Monday, May. 15, 1944
Father & Sons
Late in February a U.S. battalion in Italy made a gallant and determined stand against the Germans from a cave on the rocky road that runs north from Anzio. Cut off from supplies and fighting for a week without replacements, the battalion, in the words of New York Herald Tribune Correspondent Homer Bigart, "withstood the cruelest pressure any American unit has been called upon to face in this war."
Correspondent Bigart singled out for special mention the work of 25-year-old Corporal George Sylvester Viereck Jr., who stood in the mouth of the cave blasting away with his Garand rifle at oncoming Nazis while an artillery barrage thundered down on them from the rear. Said Corporal Viereck: "We had a feeling of animal joy as that stuff came down on the surrounding Germans."
Slight and blond, young Viereck was a onetime student at Harvard Law School, a graduate magna cum laude of Harvard College. There he had helped found and edit a new liberal monthly magazine, the Harvard Guardian.
Immediately on reading the dispatch from Anzio, Corporal Viereck's mother sat down in her Manhattan apartment to write her son a letter of congratulations.
Last week the letter came back. Across it was stamped the word "DECEASED." That was the way she got the news.

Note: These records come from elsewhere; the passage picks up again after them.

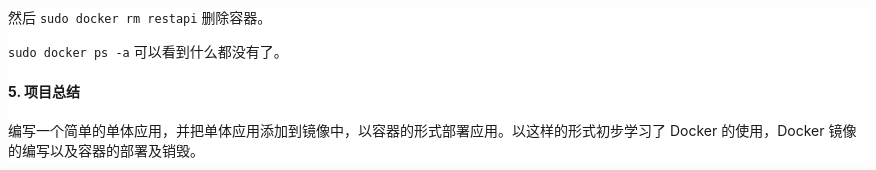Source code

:然后 `sudo docker rm restapi` 删除容器。

`sudo docker ps -a` 可以看到什么都没有了。



#### 5. 项目总结

编写一个简单的单体应用，并把单体应用添加到镜像中，以容器的形式部署应用。以这样的形式初步学习了 Docker 的使用，Docker 镜像的编写以及容器的部署及销毁。

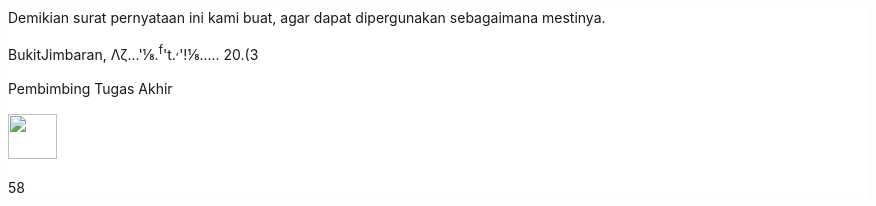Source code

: <p><span class="font7">Demikian surat pernyataan ini kami buat, agar dapat dipergunakan sebagaimana mestinya.</span></p>
<p><span class="font7">BukitJimbaran, Λζ...'⅛.<sup>f</sup>'t.<sup>,</sup>'!⅛..... 20.(3</span></p>
<p><span class="font7">Pembimbing Tugas Akhir</span></p><img src="https://jurnal.harianregional.com/media/7376-1.jpg" alt="" style="width:37pt;height:34pt;">
<p><span class="font9">58</span></p>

Next day, in a barren cell under the Washington courtroom where he is on trial for sedition, Naziphile George Sylvester Viereck Sr., already serving a one-to-five-year prison term as an unregistered agent of the Reich, listened stolidly as his wife broke the news to him. The Vierecks' other son, Sergeant Peter Viereck, author of a critical book on the origins of National Socialism, is now in North Africa.